Prioritas pengujian di fase ini sudah mulai bergeser yakni untuk menentukan apakah intervensi efektif dalam mengobati kondisi tertentu. Lalu tujuan berikutnya yaitu mengidentifikasi efek samping secara umum yang dialami oleh mayoritas target uji.
Fase III
Fase III melibatkan lebih banyak peserta percobaan produk yaitu 1.000 sampai 3.000 atau bahkan lebih. Kriterianya adalah pasien dengan kondisi yang sudah ditargetkan. Dengan percobaan secara luas, fase ini bertujuan untuk mengkonfirmasi efektivitas, memantau efek samping, dan menemukan data terkait penggunaan yang aman dan untuk membandingkan dengan obat yang sudah ada sebelumnya.
Fase IV
Fase IV atau terakhir ini dilakukan setelah produk dipasarkan. Tujuan utama dari fase ini yaitu untuk memonitoring efek obat dalam jangka panjang. Dengan adanya monitoring ini, produsen memiliki data yang berguna untuk mempelajari manfaat, resiko, dan penggunaan terbaik dari intervensi.

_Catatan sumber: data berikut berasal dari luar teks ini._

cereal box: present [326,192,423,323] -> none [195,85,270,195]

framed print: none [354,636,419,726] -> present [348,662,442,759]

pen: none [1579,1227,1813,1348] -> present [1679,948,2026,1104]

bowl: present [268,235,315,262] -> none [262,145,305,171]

Yang masuk ke dalam percobaan tidak lagi ditargetkan, melainkan populasi umum yang telah menggunakan produk. pemantauan keamanan dan efektivitas obat menjadi fokus pengujian di fase IV.
Kesimpulan
Produsen farmasi khususnya, harus melakukan uji klinis terhadap obat baru, perawatan medis atau perangkat medis yang baru dirancang. Uji klinis merupakan langkah yang tepat untuk mengevaluasi keamanan dan efektivitasnya pada sejumlah pasien yang telah ditargetkan sesuai fase-fasenya. Tahapan uji klinis sangat membantu untuk memonitoring keamanan jangka panjang bahkan setelah obat dipasarkan.